It's transition time and the summer wear gets  sidelined by slightly cooler weather clothes. I had a go at the new pattern by Hey June Handmade - the Seaforth Pants and they are ideal for less than warm days!

The pattern is for a pair of casual loose-fit trousers that has both an elastic waistband and drawstring. The pockets are zipped which makes a nice addition and there are two views. View A is a longer straight leg version with a bit of a 'kick' flare and View B has an elastic cuff ankle for more of a 'woven jogger' vibe. 

I made all views and a bonus 'View C'. Such was my liking for this pattern.

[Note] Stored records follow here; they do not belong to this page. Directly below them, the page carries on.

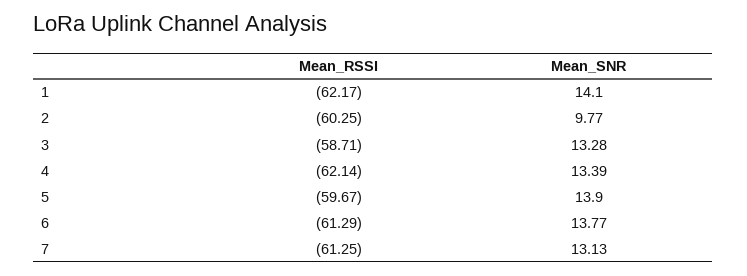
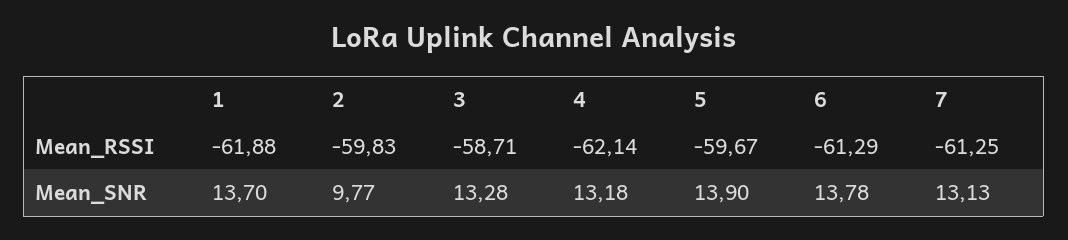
  {
    "Mean_RSSI": {
-     "1": -62.17,
+     "1": -61.88,
-     "2": -60.25,
+     "2": -59.83,
      "3": -58.71,
      "4": -62.14,
      "5": -59.67,
      "6": -61.29,
      "7": -61.25
    },
    "Mean_SNR": {
-     "1": 14.1,
+     "1": 13.7,
      "2": 9.77,
      "3": 13.28,
-     "4": 13.39,
+     "4": 13.18,
      "5": 13.9,
-     "6": 13.77,
+     "6": 13.78,
      "7": 13.13
    }
  }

Size wise I cut a 16/18 but it DID require a toile and some tweaking. I can't actually tell you what size I ended up with in the end as I did so much nipping and adjusting. Probably nearer a 14/16 I think. Ish. 

The pattern with no adjustments was 'fine' but for me it was a little baggy in the butt and the rise was too long. I took 4cm from the rise front and back and added the same to the length to make up for the lost height. Crotch-wise I did a full butt adjustment but then had to tweak the crotch height, length and general shaping of the crotch curve but I did that by trial and error. I'm still not 100% on the fit of the back leg but I gave up.

These sew together really quickly so ideal if you're after a quick-fix make with good results.

View A

These are my 'banana pants'. Yellow stretch linen from 1st for Fabrics.

It's a bold choice! Yellow seemed like a good idea on a sunny day. They now feel a bit ridiculous! I added the patch pockets on the back of these and the placement of the pattern is really good. Best bit of the pattern - back darts for shaping!

View B

My favourite of the bunch. Navy stretch linen also from 1st for Fabrics.  I also used some gold eyelets and gold and navy zips for these which stand out nicely as a feature. 


The pattern has you insert the zips directly into the pocket by slicing into it however I found that to be really messy at the edges. It was recommended that I do the zip on a facing and flipping that to the inside of the pocket and that worked out well.

 

And last but not least 'View C' which doesn't actually exist but I just made it anyway, straighter legs and a turn up..

I love this version but they are made of Ramie Linen, with no stretch and so they are difficult to get over my hips and also sag a little after wearing. That being said they are casual trousers so no big deal. 

The Ramie Linen is from Textile Express and is such an amazing texture! It's soft, but has a weird bobbly texture that feels really durable.